[SOLVED] Find the most recent article in a group and stream the result to disk

Find the most recent article in a group and stream the result to disk

I have

from pathlib import Path
import polars as pl

inDir   = r"E:\Personal Projects\tmp\tarFiles\result2"
outDir  = r"C:\Users\Akira\Documents"
inDir   = Path(inDir)
outDir  = Path(outDir)

schema = {"name"        : pl.String,
          "dateModified": pl.String,
          "identifier"  : pl.UInt64,
          "url"         : pl.String,
          "html"        : pl.String}

lf = pl.scan_ndjson(inDir / "*wiktionary*.ndjson", schema=schema)
lf = lf.group_by(["url"]).agg(pl.max("dateModified").alias("dateModified"))
lf.sink_ndjson(outDir / "out.ndjson",
               maintain_order=False,
               engine="streaming")

I have many ndjson files that together contain millions of of json objects, each of which has the form of a dict.

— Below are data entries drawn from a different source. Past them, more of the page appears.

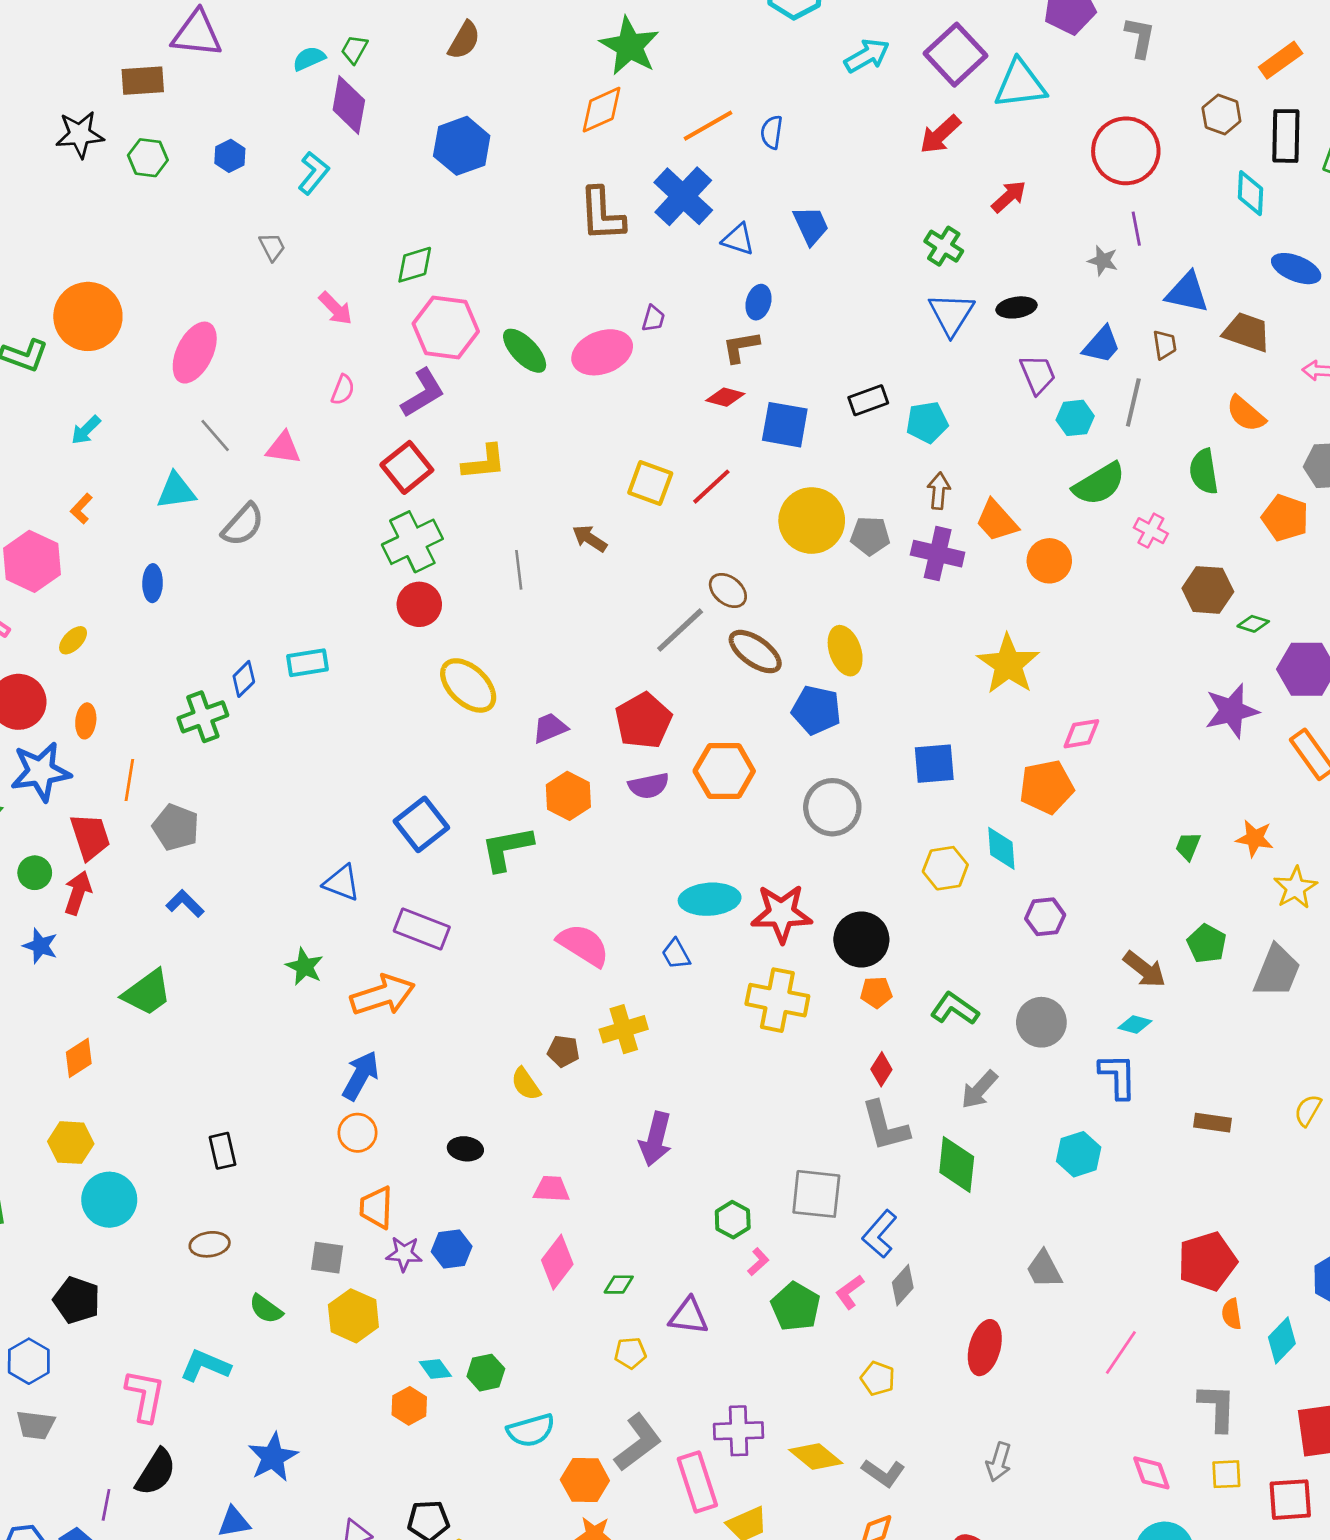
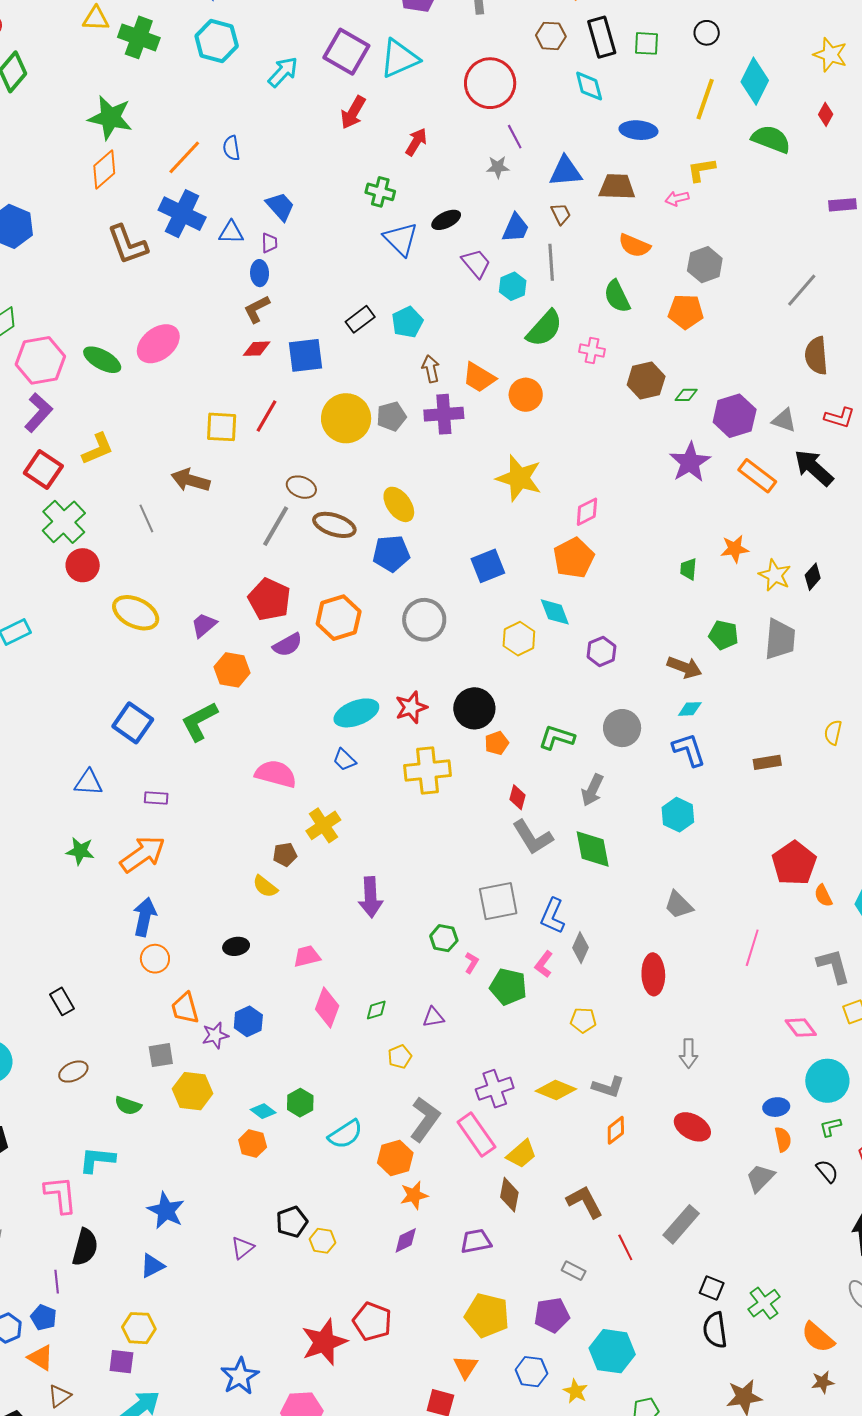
purple trapezoid: (653, 318) -> (269, 243), moved
brown arrow: (590, 538) -> (190, 480), size x1.4
red star: (782, 913) -> (411, 707), size x0.7
purple rectangle: (422, 929) -> (156, 798), size x0.6
purple triangle: (689, 1316) -> (433, 1017), size x0.7

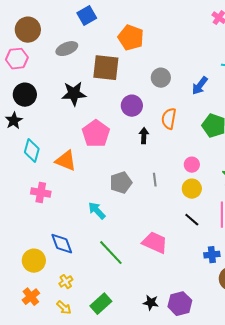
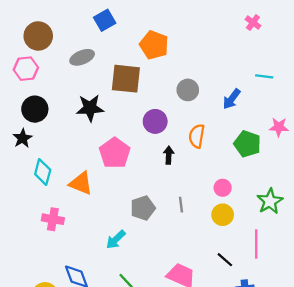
cyan arrow: (97, 211) -> (116, 239), turned -90
black line: (192, 220) -> (225, 260), moved

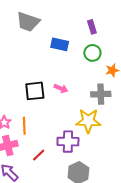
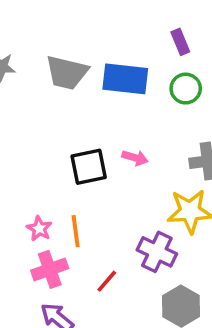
gray trapezoid: (28, 22) -> (67, 73), moved
blue rectangle: (60, 44) -> (125, 79), size x1.4
purple cross: (68, 142) -> (157, 252), turned 30

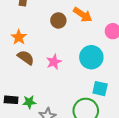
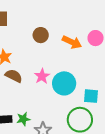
orange arrow: (83, 15) -> (72, 42), moved
cyan circle: (91, 57) -> (64, 83), moved

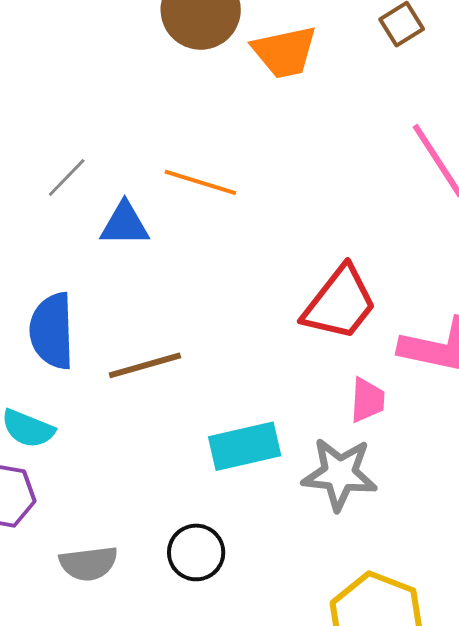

I would like to group by "url" and pick the json with the most recent "dateModified". In above code, only "url" and "dateModified" remain.

Could you explain how to keep selected columns, e.g., "name" and "html"?

Solution

Assuming "name" and "html" are the same for each "url", just add them to the aggregations:

lf = lf.group_by(["url"]).agg(pl.max("dateModified"),
                              pl.col("name"),
                              pl.col("html"))

If not, you will need to join them on the grouped dataframe afterwards:

lf_group = lf.group_by(["url"]).agg(pl.max("dateModified"))
lf_group = lf_group.join(lf, on=["url", "dateModified"], how="left")

To debug the OOM, you can set/try the following to get more info:

# Set env variables
os.environ["POLARS_VERBOSE"] = "1"
os.environ["POLARS_TRACK_METRICS"] = "1"

# Check Polars query engine output
lf.explain(streaming=True)
lf.show_graph(plan_stage="physical", engine="streaming")